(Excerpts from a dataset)
***

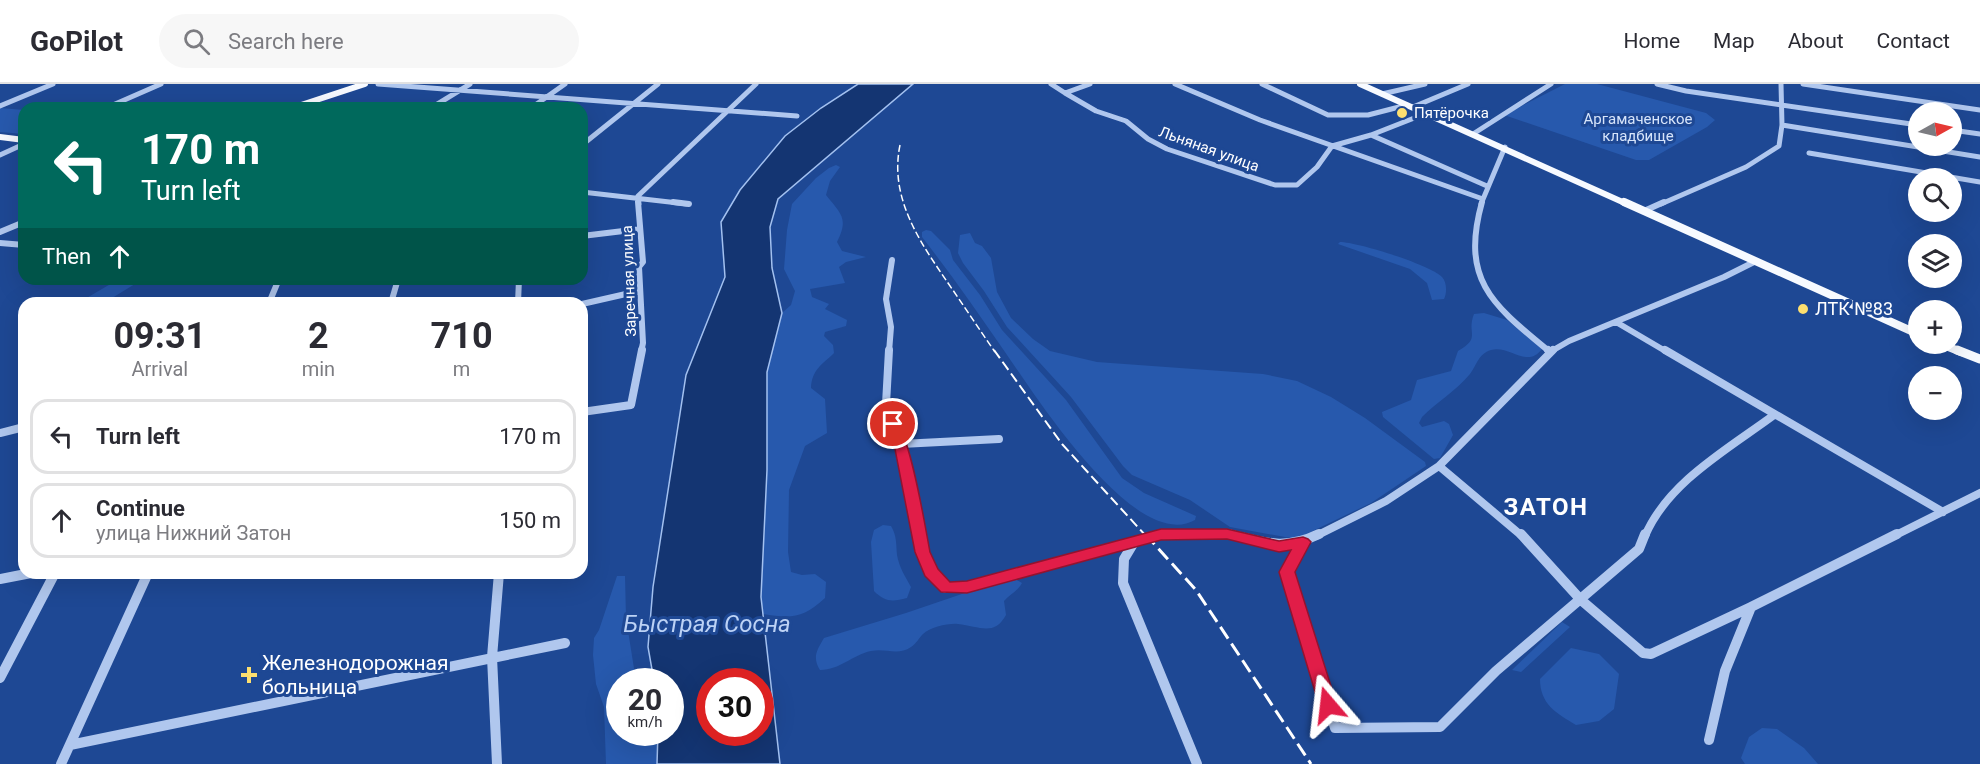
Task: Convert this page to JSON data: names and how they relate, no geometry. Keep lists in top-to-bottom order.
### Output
{
  "streets": {
    "street": ["Льняная улица", "Заречная улица"]
  },
  "districts": ["ЗАТОН"],
  "water": ["Быстрая Сосна"],
  "parks": ["Аргамаченское кладбище"],
  "places": {
    "other": ["Пятёрочка", "ЛТК №83"],
    "health": ["Железнодорожная больница"]
  },
  "north": "right",
  "page": {
    "header": "GoPilot",
    "search": "Search here",
    "nav": [
      "Home",
      "Map",
      "About",
      "Contact"
    ],
    "map_buttons": ["+", "−"],
    "turn": ["170 m", "Turn left"],
    "then": "Then",
    "eta": [
      "09:31",
      "Arrival",
      "2",
      "min",
      "710",
      "m"
    ],
    "list": [
      {
        "name": "Turn left",
        "value": "170 m"
      },
      {
        "name": "Continue",
        "note": "улица Нижний Затон",
        "value": "150 m"
      }
    ],
    "speed": "20 km/h",
    "limit": "30"
  }
}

***

*Exercise:* Print out each record exactly as shown, but keep the pictures out.

*Response area:*
Task: Convert this page to JSON data: names and how they relate, no geometry. Keep lists in top-to-bottom order.
### Output
{
  "streets": {
    "street": ["Льняная улица", "Заречная улица"]
  },
  "districts": ["ЗАТОН"],
  "water": ["Быстрая Сосна"],
  "parks": ["Аргамаченское кладбище"],
  "places": {
    "other": ["Пятёрочка", "ЛТК №83"],
    "health": ["Железнодорожная больница"]
  },
  "north": "right",
  "page": {
    "header": "GoPilot",
    "search": "Search here",
    "nav": [
      "Home",
      "Map",
      "About",
      "Contact"
    ],
    "map_buttons": ["+", "−"],
    "turn": ["170 m", "Turn left"],
    "then": "Then",
    "eta": [
      "09:31",
      "Arrival",
      "2",
      "min",
      "710",
      "m"
    ],
    "list": [
      {
        "name": "Turn left",
        "value": "170 m"
      },
      {
        "name": "Continue",
        "note": "улица Нижний Затон",
        "value": "150 m"
      }
    ],
    "speed": "20 km/h",
    "limit": "30"
  }
}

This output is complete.